- Work required: In the records below, find the line that contains "ℏθ curve for temperature." and the line that contains "Figure 3. Weight"; write out exactly those two lines and everything between them, without the pictures.

- The data:
○ ○ ○

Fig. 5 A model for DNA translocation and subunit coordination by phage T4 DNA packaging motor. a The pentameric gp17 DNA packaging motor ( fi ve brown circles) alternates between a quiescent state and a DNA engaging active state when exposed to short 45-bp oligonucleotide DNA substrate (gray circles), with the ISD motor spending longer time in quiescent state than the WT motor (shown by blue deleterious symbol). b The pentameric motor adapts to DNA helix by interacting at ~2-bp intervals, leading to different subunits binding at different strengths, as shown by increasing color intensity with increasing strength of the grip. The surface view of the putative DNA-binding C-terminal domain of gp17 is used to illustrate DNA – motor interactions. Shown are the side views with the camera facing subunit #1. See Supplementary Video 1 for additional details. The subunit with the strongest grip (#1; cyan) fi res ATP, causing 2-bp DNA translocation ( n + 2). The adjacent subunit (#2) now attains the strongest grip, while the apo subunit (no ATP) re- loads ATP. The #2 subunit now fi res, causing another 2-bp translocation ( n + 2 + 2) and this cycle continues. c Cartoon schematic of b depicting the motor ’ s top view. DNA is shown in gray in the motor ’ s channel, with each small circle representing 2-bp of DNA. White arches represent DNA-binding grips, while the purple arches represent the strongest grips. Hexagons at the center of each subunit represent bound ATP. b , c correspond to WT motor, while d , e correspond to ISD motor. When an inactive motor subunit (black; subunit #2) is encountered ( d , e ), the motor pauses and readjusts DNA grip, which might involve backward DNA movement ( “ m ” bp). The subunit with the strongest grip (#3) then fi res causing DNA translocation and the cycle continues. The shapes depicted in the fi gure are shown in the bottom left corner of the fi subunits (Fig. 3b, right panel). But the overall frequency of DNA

○ ○ ○

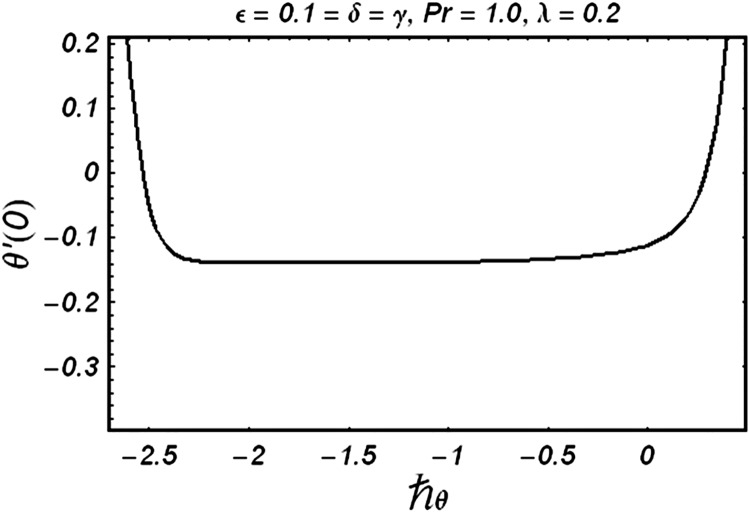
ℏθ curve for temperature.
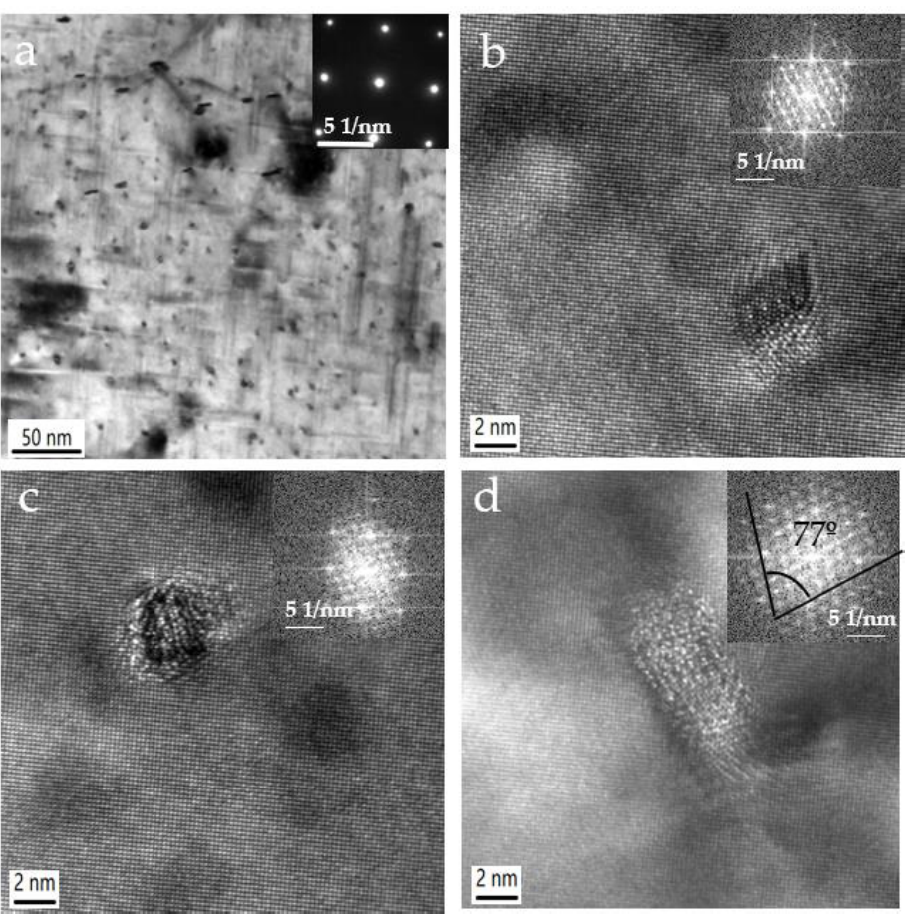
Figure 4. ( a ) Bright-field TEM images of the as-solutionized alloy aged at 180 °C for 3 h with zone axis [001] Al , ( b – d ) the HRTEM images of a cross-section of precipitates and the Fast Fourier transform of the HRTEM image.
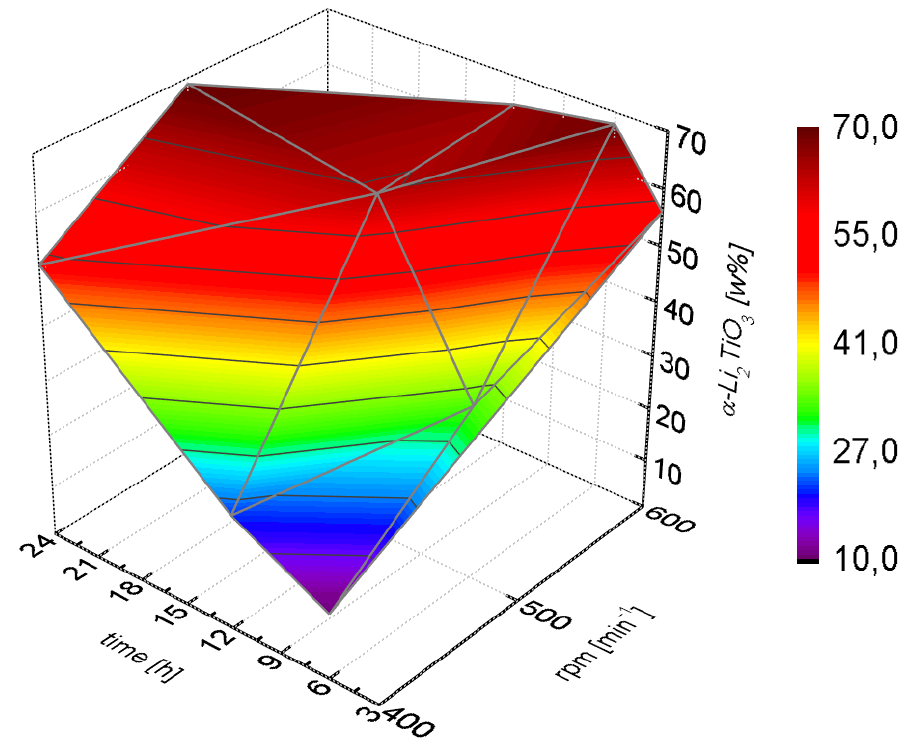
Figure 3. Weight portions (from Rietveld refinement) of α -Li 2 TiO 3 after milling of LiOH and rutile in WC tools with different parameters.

○ ○ ○

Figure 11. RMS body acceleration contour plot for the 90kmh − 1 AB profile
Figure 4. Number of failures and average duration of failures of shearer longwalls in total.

○ ○ ○

- Task output:
ℏθ curve for temperature.
Figure 4. ( a ) Bright-field TEM images of the as-solutionized alloy aged at 180 °C for 3 h with zone axis [001] Al , ( b – d ) the HRTEM images of a cross-section of precipitates and the Fast Fourier transform of the HRTEM image.
Figure 3. Weight portions (from Rietveld refinement) of α -Li 2 TiO 3 after milling of LiOH and rutile in WC tools with different parameters.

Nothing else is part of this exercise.